The guide provides quick and easy tips for convenience stores to improve their customers’ experience, help the environment and, ultimately, enhance their reputation and bottom line. It includes information from Keep America Beautiful’s landmark “Litter in America” research from 2009—comprised of the “National Visible Litter Survey” and “Litter Cost Study”—as well as from jointly developed consumer and retailer surveys and audits conducted this year by NACS and Keep America Beautiful.
The guide includes a checklist to examine litter management practices at convenience stores as well as practical tips to help retailers reduce and ultimately eliminate litter in and around their stores. It also provides recommendations for recycling bin and trash receptacle placements to help make proper disposal of packaging items easy and accessible. And retailers also share techniques to engage employees, customers and the greater community.

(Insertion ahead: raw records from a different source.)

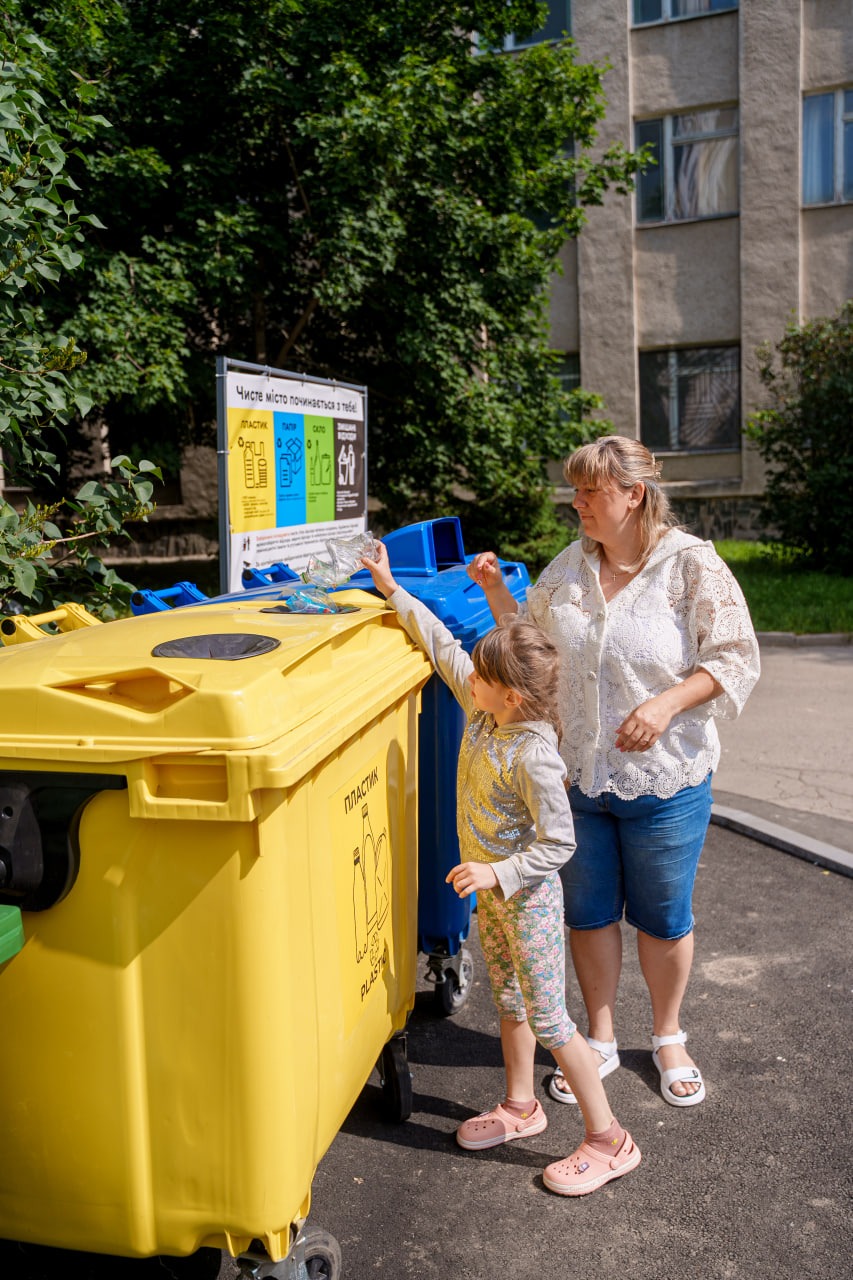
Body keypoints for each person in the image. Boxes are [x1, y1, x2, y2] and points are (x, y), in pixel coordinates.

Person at [467, 435, 760, 1108]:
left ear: (634, 495)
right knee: (589, 914)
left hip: (667, 779)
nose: (577, 505)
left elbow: (734, 655)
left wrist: (666, 703)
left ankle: (666, 1037)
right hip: (576, 779)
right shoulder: (567, 567)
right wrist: (491, 593)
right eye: (575, 491)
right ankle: (598, 1039)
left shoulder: (690, 566)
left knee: (661, 918)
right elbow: (530, 646)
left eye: (590, 492)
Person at [361, 541, 642, 1196]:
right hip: (492, 898)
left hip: (527, 899)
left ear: (510, 695)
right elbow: (441, 647)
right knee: (509, 1002)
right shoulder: (487, 713)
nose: (469, 679)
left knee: (550, 1021)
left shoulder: (533, 756)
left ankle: (609, 1139)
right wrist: (388, 586)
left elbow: (558, 844)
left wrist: (497, 874)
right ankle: (521, 1107)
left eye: (481, 678)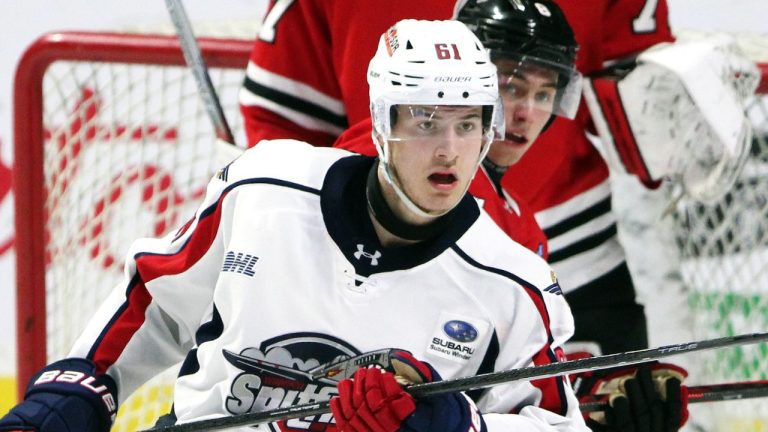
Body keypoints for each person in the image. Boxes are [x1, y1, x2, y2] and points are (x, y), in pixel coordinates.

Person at [0, 19, 589, 432]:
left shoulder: (514, 282)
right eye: (427, 122)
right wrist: (82, 385)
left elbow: (558, 424)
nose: (450, 151)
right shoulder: (264, 189)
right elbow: (157, 300)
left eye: (468, 125)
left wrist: (458, 422)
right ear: (380, 123)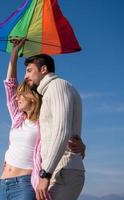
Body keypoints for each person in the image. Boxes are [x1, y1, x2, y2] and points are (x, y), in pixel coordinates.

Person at [0, 39, 85, 200]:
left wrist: (79, 145)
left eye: (29, 71)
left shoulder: (42, 122)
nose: (17, 98)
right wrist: (14, 53)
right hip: (3, 184)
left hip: (26, 182)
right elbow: (9, 85)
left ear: (33, 98)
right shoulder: (18, 119)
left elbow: (61, 131)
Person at [24, 50, 85, 200]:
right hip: (59, 170)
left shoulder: (57, 86)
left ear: (43, 69)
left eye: (29, 70)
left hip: (63, 171)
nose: (26, 76)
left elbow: (62, 131)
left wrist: (46, 175)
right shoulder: (52, 91)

“With convenience stores comprising 34% of all retailer business, convenience store operators can play an instrumental role in providing customers with convenient trash and recycling containers to lessen litter and improve recycling at their locations,” said Brenda Pulley, Keep America Beautiful’s senior vice president, recycling. “Keep America Beautiful is pleased to team up with the NACS to provide best practices for managing trash and recycling with the new ‘Being a Good Neighbor’ guide.”

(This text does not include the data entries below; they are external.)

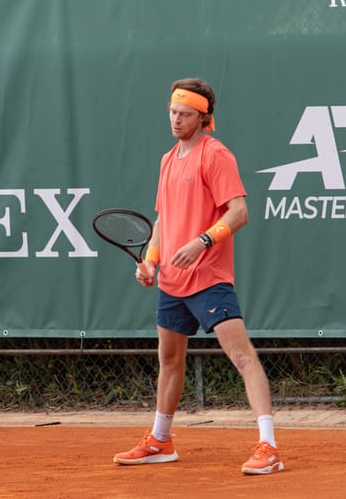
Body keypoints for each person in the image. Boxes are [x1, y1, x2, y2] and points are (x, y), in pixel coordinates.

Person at [112, 77, 284, 475]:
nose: (175, 119)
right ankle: (160, 440)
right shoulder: (168, 159)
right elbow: (162, 220)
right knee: (169, 360)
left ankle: (269, 446)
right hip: (171, 281)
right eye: (172, 111)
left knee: (242, 356)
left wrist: (202, 241)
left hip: (208, 276)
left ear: (203, 117)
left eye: (184, 114)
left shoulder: (216, 154)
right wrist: (152, 260)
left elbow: (238, 212)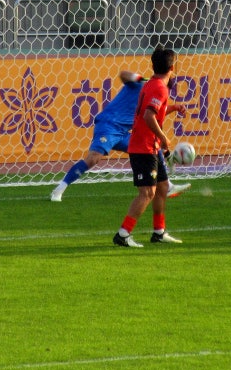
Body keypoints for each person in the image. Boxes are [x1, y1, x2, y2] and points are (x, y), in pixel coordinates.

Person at [50, 69, 189, 202]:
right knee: (93, 159)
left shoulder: (155, 95)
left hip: (123, 133)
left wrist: (175, 107)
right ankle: (59, 190)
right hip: (109, 126)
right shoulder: (142, 84)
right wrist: (139, 77)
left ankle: (169, 186)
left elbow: (156, 113)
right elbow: (123, 74)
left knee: (152, 145)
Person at [112, 47, 182, 248]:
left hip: (149, 146)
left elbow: (153, 110)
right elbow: (148, 116)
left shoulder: (151, 84)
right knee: (147, 193)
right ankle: (123, 234)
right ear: (172, 67)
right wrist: (164, 137)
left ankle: (159, 232)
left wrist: (174, 108)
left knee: (161, 189)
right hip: (144, 147)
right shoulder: (160, 88)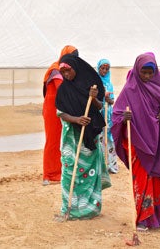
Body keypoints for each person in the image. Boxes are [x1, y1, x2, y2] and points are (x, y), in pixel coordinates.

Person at [111, 52, 160, 231]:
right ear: (137, 70)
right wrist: (123, 117)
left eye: (150, 73)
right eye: (144, 73)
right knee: (142, 179)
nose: (147, 76)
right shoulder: (129, 90)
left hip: (158, 142)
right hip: (139, 143)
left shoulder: (159, 88)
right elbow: (116, 114)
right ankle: (144, 218)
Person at [54, 53, 111, 220]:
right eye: (63, 72)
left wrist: (93, 98)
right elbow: (61, 113)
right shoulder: (63, 89)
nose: (66, 75)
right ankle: (68, 208)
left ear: (76, 68)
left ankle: (89, 209)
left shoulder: (90, 85)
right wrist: (76, 119)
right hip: (71, 138)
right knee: (69, 172)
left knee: (89, 173)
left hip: (89, 136)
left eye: (68, 71)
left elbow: (100, 106)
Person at [42, 45, 79, 186]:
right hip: (52, 110)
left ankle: (57, 173)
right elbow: (62, 89)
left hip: (60, 109)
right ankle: (48, 174)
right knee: (52, 141)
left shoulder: (64, 70)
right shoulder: (56, 70)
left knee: (60, 141)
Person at [96, 58, 118, 174]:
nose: (104, 71)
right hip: (98, 115)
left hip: (108, 116)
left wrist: (109, 99)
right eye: (102, 68)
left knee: (109, 140)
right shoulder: (95, 82)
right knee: (99, 139)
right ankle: (100, 166)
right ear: (98, 68)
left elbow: (112, 101)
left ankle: (112, 166)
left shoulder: (110, 84)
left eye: (106, 69)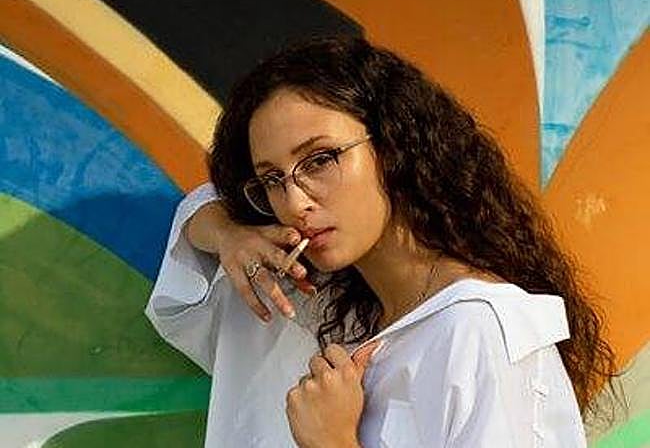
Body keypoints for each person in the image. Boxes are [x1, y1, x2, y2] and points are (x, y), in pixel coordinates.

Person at [145, 36, 617, 447]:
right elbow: (199, 210)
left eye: (320, 159)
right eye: (272, 179)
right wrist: (230, 235)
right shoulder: (328, 305)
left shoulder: (480, 328)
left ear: (393, 145)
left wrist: (332, 443)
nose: (294, 202)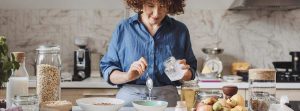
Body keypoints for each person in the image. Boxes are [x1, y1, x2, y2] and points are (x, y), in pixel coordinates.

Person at [100, 0, 197, 107]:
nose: (156, 13)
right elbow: (107, 69)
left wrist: (184, 73)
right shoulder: (123, 28)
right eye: (150, 6)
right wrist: (128, 76)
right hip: (128, 101)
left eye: (162, 6)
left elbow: (191, 71)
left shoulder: (180, 30)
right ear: (139, 3)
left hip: (168, 101)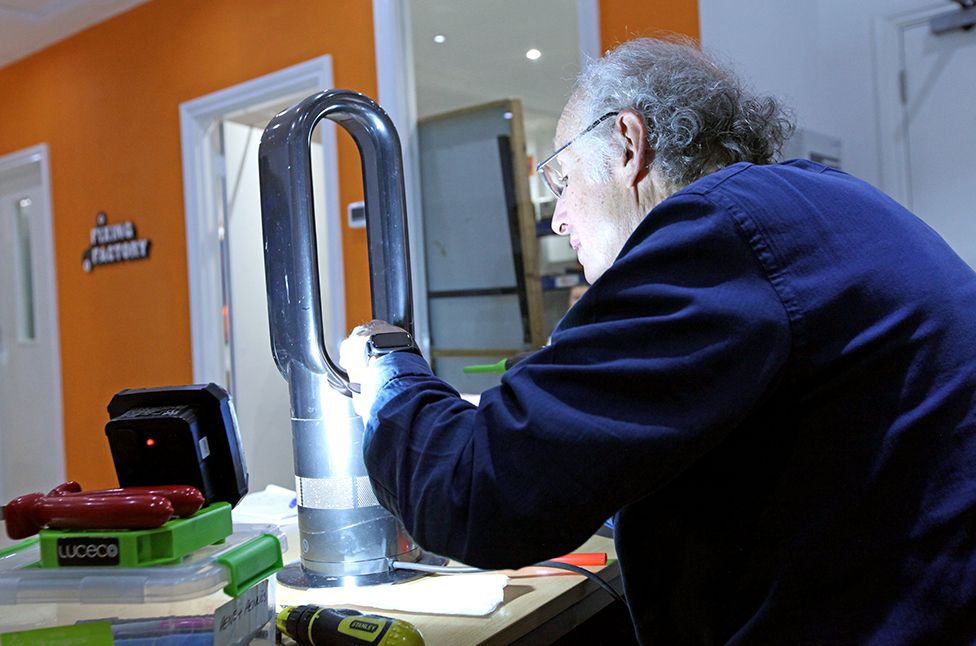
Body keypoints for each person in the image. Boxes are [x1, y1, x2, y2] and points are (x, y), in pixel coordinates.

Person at [339, 37, 976, 644]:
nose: (557, 219)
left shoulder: (718, 229)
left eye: (561, 181)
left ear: (626, 143)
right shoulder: (817, 205)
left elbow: (477, 495)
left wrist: (389, 366)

According to Keep America Beautiful research, the most people properly dispose of trash in receptacles. But nearly one in five disposals (17%) ends up as litter. Packaging, including fast food, snack, beverage and tobacco packaging, comprises nearly half (47%) of items in the “visible” litter stream, according to Keep America Beautiful research.

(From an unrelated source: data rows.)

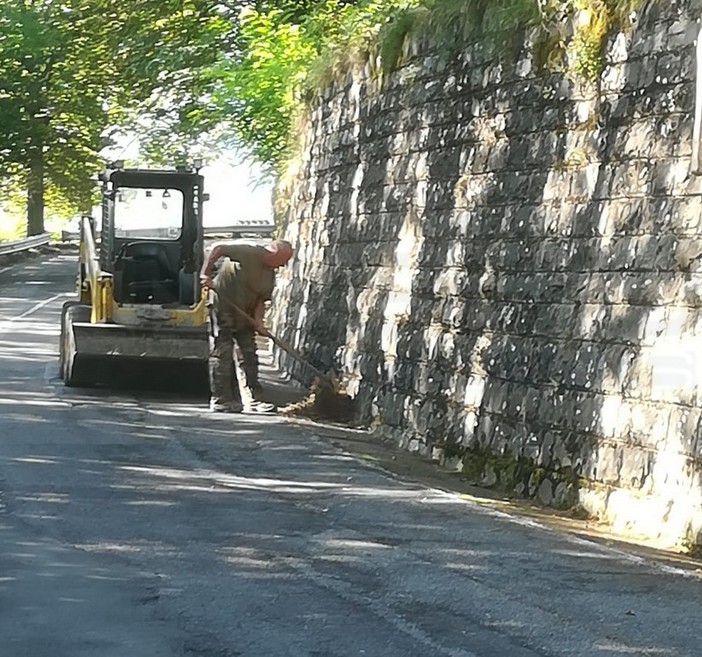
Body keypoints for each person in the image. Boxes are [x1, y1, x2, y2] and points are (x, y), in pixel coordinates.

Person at [200, 239, 293, 413]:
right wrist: (205, 274)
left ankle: (253, 400)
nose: (284, 265)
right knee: (222, 355)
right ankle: (221, 400)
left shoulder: (270, 274)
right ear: (274, 253)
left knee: (249, 356)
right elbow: (217, 248)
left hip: (246, 316)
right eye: (283, 259)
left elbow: (260, 300)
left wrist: (259, 322)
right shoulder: (249, 252)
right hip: (223, 310)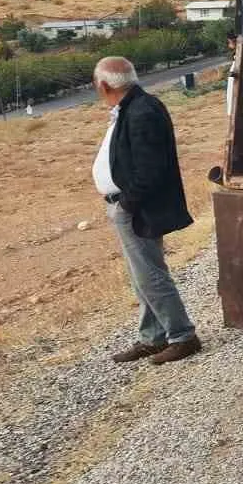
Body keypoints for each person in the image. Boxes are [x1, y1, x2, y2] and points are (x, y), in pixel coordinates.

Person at [92, 56, 201, 364]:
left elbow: (150, 170)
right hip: (131, 206)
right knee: (142, 276)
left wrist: (126, 205)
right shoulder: (133, 107)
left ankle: (182, 336)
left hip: (137, 208)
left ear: (102, 85)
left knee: (150, 275)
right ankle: (153, 337)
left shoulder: (141, 111)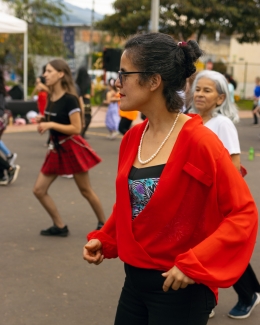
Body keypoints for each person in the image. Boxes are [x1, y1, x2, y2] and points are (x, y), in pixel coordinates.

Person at [83, 33, 258, 325]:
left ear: (154, 81)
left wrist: (195, 264)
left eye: (125, 74)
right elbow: (132, 202)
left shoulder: (201, 142)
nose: (117, 82)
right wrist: (107, 237)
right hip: (134, 283)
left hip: (181, 290)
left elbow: (243, 213)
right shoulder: (133, 138)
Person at [191, 69, 260, 319]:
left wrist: (222, 201)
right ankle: (207, 298)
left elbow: (233, 165)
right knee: (201, 247)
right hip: (194, 196)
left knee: (221, 249)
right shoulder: (190, 120)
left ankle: (248, 294)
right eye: (197, 89)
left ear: (220, 99)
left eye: (207, 90)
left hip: (217, 198)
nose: (200, 94)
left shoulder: (222, 124)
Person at [33, 59, 106, 236]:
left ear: (60, 74)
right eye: (45, 71)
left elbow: (76, 128)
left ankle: (105, 226)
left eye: (49, 71)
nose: (45, 75)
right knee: (39, 190)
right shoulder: (51, 96)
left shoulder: (70, 99)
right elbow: (55, 119)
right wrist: (43, 121)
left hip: (71, 147)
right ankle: (60, 226)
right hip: (56, 148)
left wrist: (50, 125)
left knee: (85, 190)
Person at [75, 66, 94, 138]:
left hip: (79, 101)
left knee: (80, 117)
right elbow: (92, 94)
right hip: (86, 101)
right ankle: (82, 133)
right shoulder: (89, 81)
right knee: (88, 117)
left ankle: (79, 133)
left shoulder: (77, 82)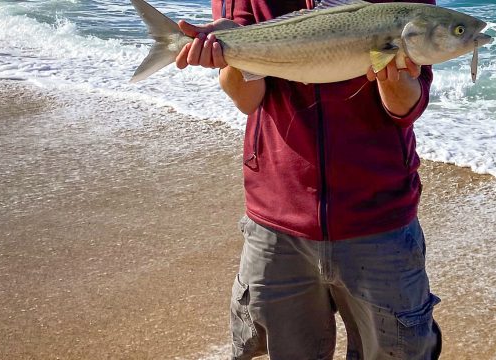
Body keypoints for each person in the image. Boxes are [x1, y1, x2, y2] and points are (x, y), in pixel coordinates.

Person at [177, 1, 441, 358]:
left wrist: (395, 77)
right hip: (277, 219)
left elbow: (407, 107)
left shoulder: (406, 12)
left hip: (378, 216)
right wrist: (232, 56)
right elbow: (247, 98)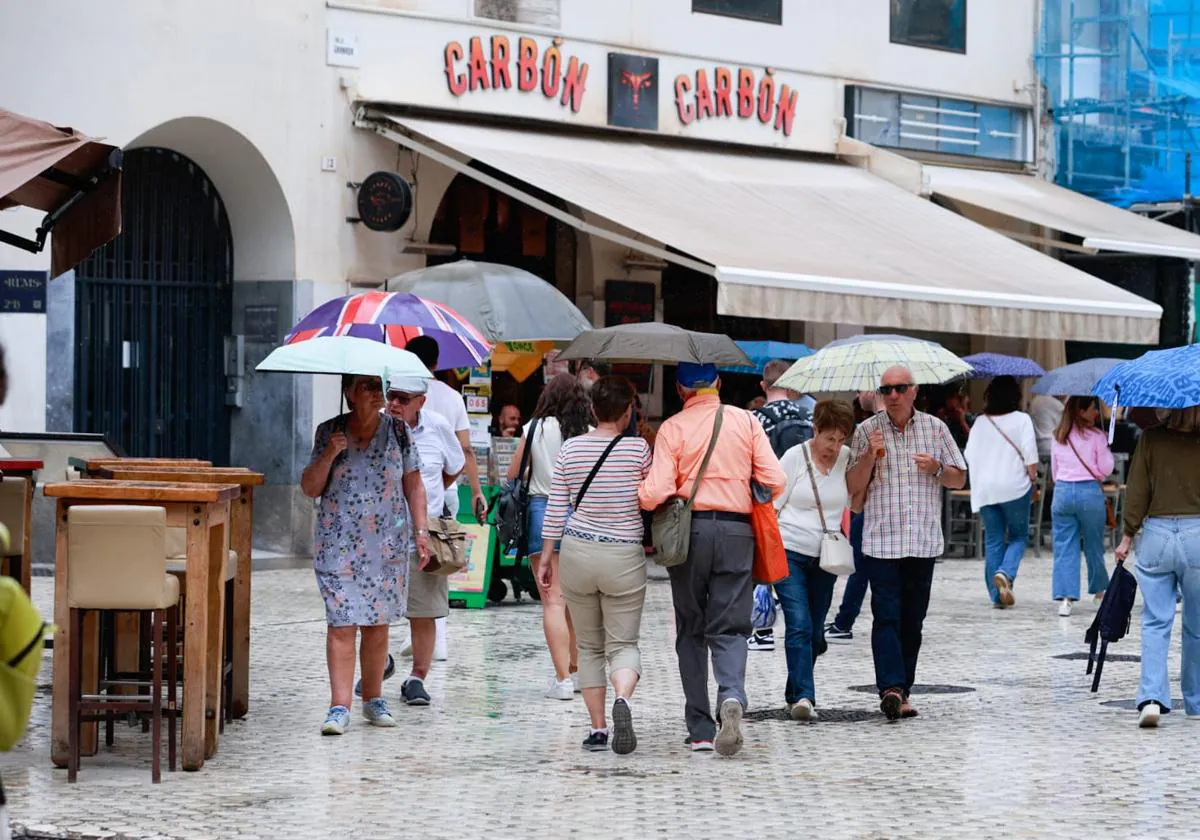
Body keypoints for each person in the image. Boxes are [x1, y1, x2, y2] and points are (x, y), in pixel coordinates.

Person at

Meanwhile, NACS research shows that consumers overwhelmingly say that convenience store appearance is important: 84% of consumers fueling up say cleanliness of the store is an important factor when considering whether they will shop at a particular store. The new resource guide shares best practices that help retailers manage waste to keep their properties clean, including placement and design of trash receptacles.
“Litter impacts how people perceive your brand, even if they litter a cup with your logo on it somewhere else,” said Lisa Dell’Alba, one of the many retailers surveyed for the guide. Dell’Alba is president & CEO of Square One Markets (Bethlehem, Pennsylvania) and a member of the NACS Board of Directors.
Convenience stores spend more than $600 per store per month for recycling and trash collection programs—or about $1.3 billion industry-wide on an annual basis. But the payoff is worth the expense: U.S. convenience stores continue to grow their foodservice sales, which climbed 12.9% to $49 billion in 2016, per NACS data.
“Keep America Beautiful has been the nation’s steward for litter prevention for nearly 65 years. We recognize that foodservice and product packaging is a significant part of the litter stream, and we’re pleased to partner on this guide to help convenience stores and their customers reduce litter. It’s good for the environment and good for the community, and ultimately good for business because consumers support businesses that support the communities they serve,” said NACS Vice President of Strategic Industry Initiatives Jeff Lenard.
To download a copy of “Being a Good Neighbor: A Guide to Reducing Litter, Managing Trash and Encouraging Recycling,” go to www.convenience.org/kab.
NACS advances the role of convenience stores as positive economic, social and philanthropic contributors to the communities they serve. The U.S. convenience store industry, with more than 154,000 stores nationwide selling fuel, food and merchandise, serves 160 million customers daily—half of the U.S. population—and has sales that are 10.8% of total U.S. retail and foodservice sales. NACS has 2,100 retailer and 1,750 supplier members from more than 50 countries.